Local cafe owner Blair Clinton giving Taoiseach Simon Harris some feedback on the challenges facing the hospitality sector when he visited Navan last week.

Gavan Reilly: No winners on housing if everyone is pulling in opposite directions

The calm before the storm. This is the pre-electoral silly season: the Dáil’s back next week for the final three or four days of its term before the election is formally triggered. In this void subjects will emerge as major media talking points; they might not quite warrant the level of coverage they get, but such is the silly season principle of having airtime and pages to fill.

Your columnist noted with some interest a weekend report about a possible coalition falling out over the setting of new housing targets. Simon Harris has stipulated several times that the government should adopt official targets for Ireland’s housing delivery before the general election. No surprise there, says you: his party doesn’t hold the housing brief, and its record in that portfolio is chequered at best; if there is an electoral advantage to be gained from Fianna Fáil from its record in the last few years, shared targets would negate it.

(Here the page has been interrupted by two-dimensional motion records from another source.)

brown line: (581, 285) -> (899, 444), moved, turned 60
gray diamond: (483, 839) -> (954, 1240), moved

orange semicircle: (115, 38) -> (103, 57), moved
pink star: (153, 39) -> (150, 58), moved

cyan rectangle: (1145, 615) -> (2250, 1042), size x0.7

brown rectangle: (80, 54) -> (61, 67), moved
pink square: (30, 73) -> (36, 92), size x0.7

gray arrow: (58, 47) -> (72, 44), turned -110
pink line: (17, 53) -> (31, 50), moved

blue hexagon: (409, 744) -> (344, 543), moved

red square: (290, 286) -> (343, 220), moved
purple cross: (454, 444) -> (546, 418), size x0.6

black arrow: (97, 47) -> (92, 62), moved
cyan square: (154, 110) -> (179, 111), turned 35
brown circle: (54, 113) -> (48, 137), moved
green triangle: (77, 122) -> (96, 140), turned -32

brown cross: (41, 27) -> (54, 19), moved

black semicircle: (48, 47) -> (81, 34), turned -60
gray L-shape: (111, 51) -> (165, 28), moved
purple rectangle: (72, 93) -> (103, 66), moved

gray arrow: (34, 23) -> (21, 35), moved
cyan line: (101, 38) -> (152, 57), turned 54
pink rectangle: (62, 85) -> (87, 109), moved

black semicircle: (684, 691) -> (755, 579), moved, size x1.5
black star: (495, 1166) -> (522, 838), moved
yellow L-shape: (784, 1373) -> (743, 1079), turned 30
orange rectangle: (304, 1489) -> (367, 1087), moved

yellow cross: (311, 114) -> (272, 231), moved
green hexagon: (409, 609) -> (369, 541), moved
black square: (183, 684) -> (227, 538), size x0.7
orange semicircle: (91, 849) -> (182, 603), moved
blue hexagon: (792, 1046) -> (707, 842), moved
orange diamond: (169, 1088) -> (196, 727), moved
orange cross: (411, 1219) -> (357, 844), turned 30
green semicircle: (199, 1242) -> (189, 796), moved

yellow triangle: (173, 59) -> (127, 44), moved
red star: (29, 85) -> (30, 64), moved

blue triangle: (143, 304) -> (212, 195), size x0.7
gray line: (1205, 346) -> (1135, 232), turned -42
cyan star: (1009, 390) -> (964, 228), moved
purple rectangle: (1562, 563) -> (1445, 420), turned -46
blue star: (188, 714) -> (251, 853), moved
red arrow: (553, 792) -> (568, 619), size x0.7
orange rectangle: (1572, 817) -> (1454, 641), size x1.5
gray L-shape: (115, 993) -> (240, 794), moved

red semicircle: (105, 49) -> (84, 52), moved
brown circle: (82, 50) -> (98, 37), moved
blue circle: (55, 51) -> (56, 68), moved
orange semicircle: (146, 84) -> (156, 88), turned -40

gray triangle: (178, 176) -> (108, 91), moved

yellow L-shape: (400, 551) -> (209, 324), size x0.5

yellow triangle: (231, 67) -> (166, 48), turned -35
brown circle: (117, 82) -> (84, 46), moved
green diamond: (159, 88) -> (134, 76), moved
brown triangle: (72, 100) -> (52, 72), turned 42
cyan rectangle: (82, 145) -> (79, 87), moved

But it was nonetheless interesting to hear Darragh O’Brien explicitly voicing some reservation about how quickly the targets might be published. He told me, at a press conference on Wednesday morning, that there was no point in publishing figures if there was not also some kind of masterplan behind them for delivery, or at least a cogent idea of what sort of homes would be delivered and where they would go.

Was that a ‘Housing for All 2’? No, he said: it’s not necessarily about putting fine details on how the target is achieved; what he meant was that there should be a cohesive idea about where the homes will be built and the infrastructure that goes with them. That’s plainspeak for what official Ireland calls ‘a national spatial strategy’. And even if you’re a news boffin, you won’t have heard much about that, because that isn’t exactly around the corner.

This conscious uncoupling of Fianna Fáil and Fine Gael, on one of the country’s biggest issues, all comes against the backdrop of Sinn Féin having published a granular and itemised proposal for overhauling the housing and property markets – but which is also somewhat silent on the question of targets for delivery. Eoin Ó Broin, at least, says you shouldn’t set out on a programme without first knowing what the end destination is; Sinn Féin’s policy includes an independent audit, fully detached from government, to set targets.

All of this means we’re soon heading into an election, where despite increasing construction, prices have never been higher; rent has never been higher; homelessness has never been higher – and we’ll be fighting over not only what mix of homes there should be, but actually how many there ought to be.

Your humble columnist thinks Ireland deserves better than that. In the aftermath of the 2016 election deadlock, all parties got together and agreed a common approach to healthcare. They wisely noted that one government’s big reforms, if undone by the next government’s big reforms, would get us nowhere.

So, friends: why isn’t there a Sláintecare for housing?